Khushi Mittal

A very brief introduction to neuroscience

This is a sub-topic from Bernardo Kastrup's amazing book- Why Materialism Is Baloney - How true skeptics know there is no death and fathom answers to life, the universe, and everything. Following is my annotation of his surprisingly brief yet clear introduction to neuroscience.


The brain is composed of two main types of cells: neurons and glial cells. Neurons do the actual work of processing information, while glial cells perform support functions like insulation, structural and metabolic support, etc. We'll be focusing solely on neurons.

Easy Guide to Neurons Glial Cells Illustration

Each neuron is composed of three main parts: the neuron's body, the dendrites, and the axon. The neuron's body is the main part of the cell, responsible for coordinating all of neuron's activities. The dendrites are extensions of the neuron's body that contains many branches. The axon is a long, thin, cablelike projection that extends far from the neuron's body so to connect it to other neurons. The tip of the axon typically branches out into several terminals.

The brain is basically a giant network of interconnected neurons. Roughly speaking, the axon of a given neuron connects, through its multiple branching terminals, to dendrites of many other neurons. The point where an axon terminal meets a dendrite is called a synapse. The terminal and the dendrite don't actually touch: a tiny gap remains in between them, which is called a synaptic cleft.

Here is how the whole thing operates: the body of a neuron generates an electric charge.
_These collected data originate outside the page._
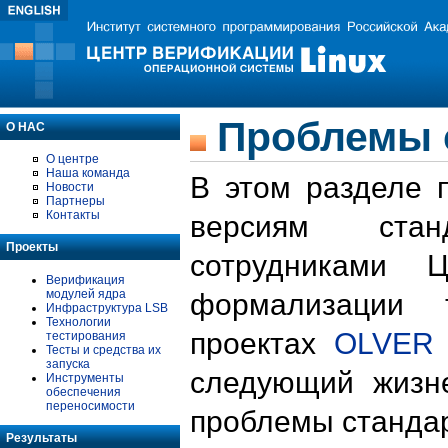
Проблемы 
О НАС
О центре
Наша команда
В этом разделе 
Новости
Партнеры
Контакты
версиям стан
Проекты
сотрудниками 
Верификация
модулей ядра
формализации 
Инфраструктура LSB
Технологии
проектах
OLVER
тестирования
Тесты и средства их
запуска
следующий жизн
Инструменты
обеспечения
переносимости
проблемы стандар
Результаты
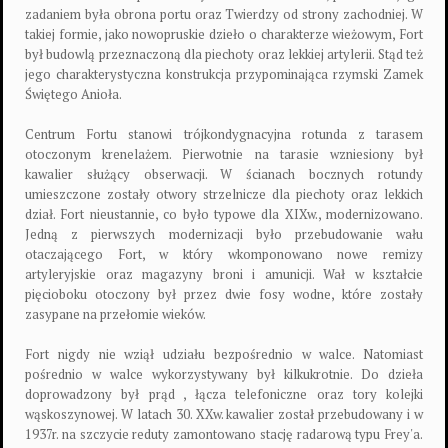
zadaniem była obrona portu oraz Twierdzy od strony zachodniej. W
takiej formie, jako nowopruskie dzieło o charakterze wieżowym, Fort
był budowlą przeznaczoną dla piechoty oraz lekkiej artylerii. Stąd też
jego charakterystyczna konstrukcja przypominająca rzymski Zamek
Świętego Anioła.
Centrum Fortu stanowi trójkondygnacyjna rotunda z tarasem
otoczonym krenelażem. Pierwotnie na tarasie wzniesiony był
kawalier służący obserwacji. W ścianach bocznych rotundy
umieszczone zostały otwory strzelnicze dla piechoty oraz lekkich
dział. Fort nieustannie, co było typowe dla XIXw., modernizowano.
Jedną z pierwszych modernizacji było przebudowanie wału
otaczającego Fort, w który wkomponowano nowe remizy
artyleryjskie oraz magazyny broni i amunicji. Wał w kształcie
pięcioboku otoczony był przez dwie fosy wodne, które zostały
zasypane na przełomie wieków.
Fort nigdy nie wziął udziału bezpośrednio w walce. Natomiast
pośrednio w walce wykorzystywany był kilkukrotnie. Do dzieła
doprowadzony był prąd , łącza telefoniczne oraz tory kolejki
wąskoszynowej. W latach 30. XXw. kawalier został przebudowany i w
1937r. na szczycie reduty zamontowano stację radarową typu Frey'a.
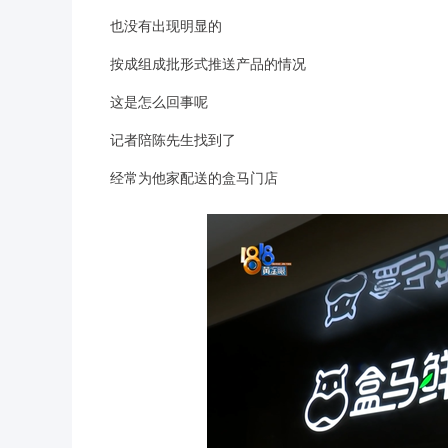
也没有出现明显的
按成组成批形式推送产品的情况
这是怎么回事呢
记者陪陈先生找到了
经常为他家配送的盒马门店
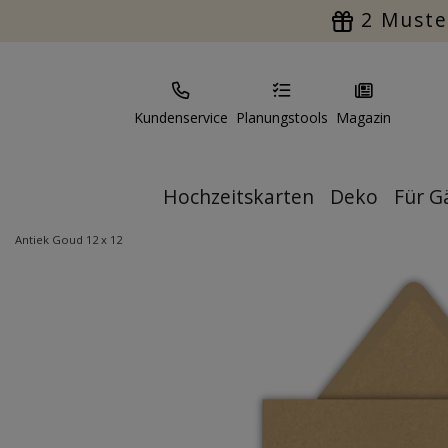
2 Muste
Kundenservice
Planungstools
Magazin
Hochzeitskarten
Deko
Für G
Antiek Goud 12 x 12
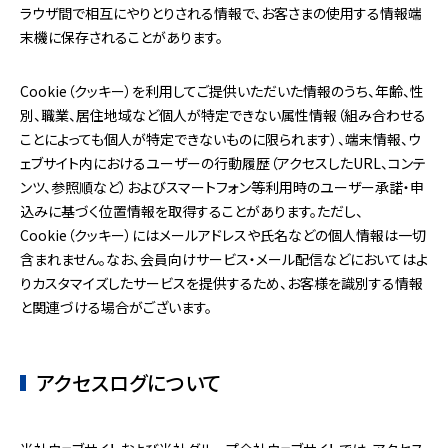
ラウザ間で相互にやりとりされる情報で、お客さまの使用する情報端
末機に保存されることがあります。
Cookie（クッキー）を利用してご提供いただいた情報のうち、年齢、性
別、職業、居住地域など個人が特定できない属性情報（組み合わせる
ことによっても個人が特定できないものに限られます）、端末情報、ウ
ェブサイト内におけるユーザーの行動履歴（アクセスしたURL、コンテ
ンツ、参照順など）およびスマートフォン等利用時のユーザー承諾・申
込みに基づく位置情報を取得することがあります。ただし、
Cookie（クッキー）にはメールアドレスや氏名などの個人情報は一切
含まれません。なお、会員向けサービス・メール配信などにおいてはよ
りカスタマイズしたサービスを提供するため、お客様を識別する情報
と関連づける場合がございます。
アクセスログについて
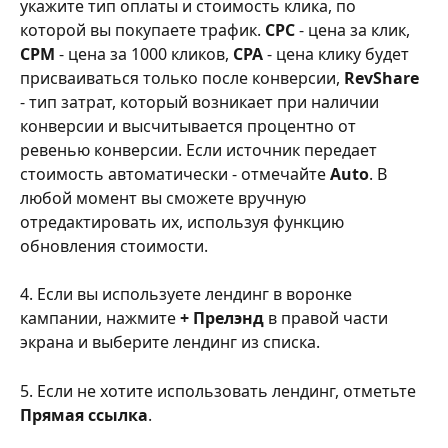
укажите тип оплаты и стоимость клика, по 
которой вы покупаете трафик. 
CPC
 - цена за клик, 
CPM
 - цена за 1000 кликов, 
CPA
 - цена клику будет 
присваиваться только после конверсии, 
RevShare
- тип затрат, который возникает при наличии 
конверсии и высчитывается процентно от 
ревенью конверсии. Если источник передает 
стоимость автоматически - отмечайте 
Auto
. В 
любой момент вы сможете вручную 
отредактировать их, используя функцию 
обновления стоимости.
4. Если вы используете лендинг в воронке 
кампании, нажмите 
+ Прелэнд
 в правой части 
экрана и выберите лендинг из списка.
5. Если не хотите использовать лендинг, отметьте 
Прямая ссылка
.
The axon of the neuron carries this electric charge all the way to its terminals. If and when the electric charge grows strong enough to cross a certain threshold, it triggers the release of certain chemicals at the terminals, which are called neurotransmitters. When this happens, the neuron is said to have fired. The neurotransmitters release, then drift across the synaptic cleft by fitting into chemical receptors. The corresponding stimulus can be an excitatory one - causing the other neuron to increase its own electric charge - or an inhibitory one - causing the other neuron to reduce its electric charge - depending on the neurotransmitter released. Whether a given neuron fires or not - that is, whether it releases neurotransmitters or not - is thus determined by how many other neurons connected to its dendrites are firing or not, and by what type of neurotransmitters - inhibitory or excitatory - they release when they do fire. A neuron only fires when it has been stimulated with enough excitatory neurotransmitters released by other neurons and provided that it has not been too inhibited by inhibitory neurotransmitters.

The entire process has electric aspects - namely, the buildup of electric charge - and chemical aspects - namely, the release of neurotransmitters. We thus say that the brain operates on the basis of electrochemical processes.

A neural network is basically a set of neurons connected together, through synapses, according to some network topology. There can be huge chains of interconnected neurons in the brain: neurons connected to other neurons, which in turn are connected to other neurons, and so on. These networks can also contain closed cycles, whereby a neuron at the end of a chain connects back to a neuron at the beginning of the chain. The brain can be seen as a superset of many neural networks.

Brain activity is associated with the firings of neurons in a natural network. Though there are many neurons in a network, typically only a subset of them is actually firing when observed. Neuroscientists can scan a living brain and see which subset of a neural network is actually active. We call each one of these active subsets a neural process.

Conscious experience correlates with certain neural processes in the brain, which are then called the neural correlates of consciousness. Naturally, neural processes can be excitatory or inhibitory, depending on whether the neurotransmitters they release respectively increase or decrease the electric charge of connected neurons.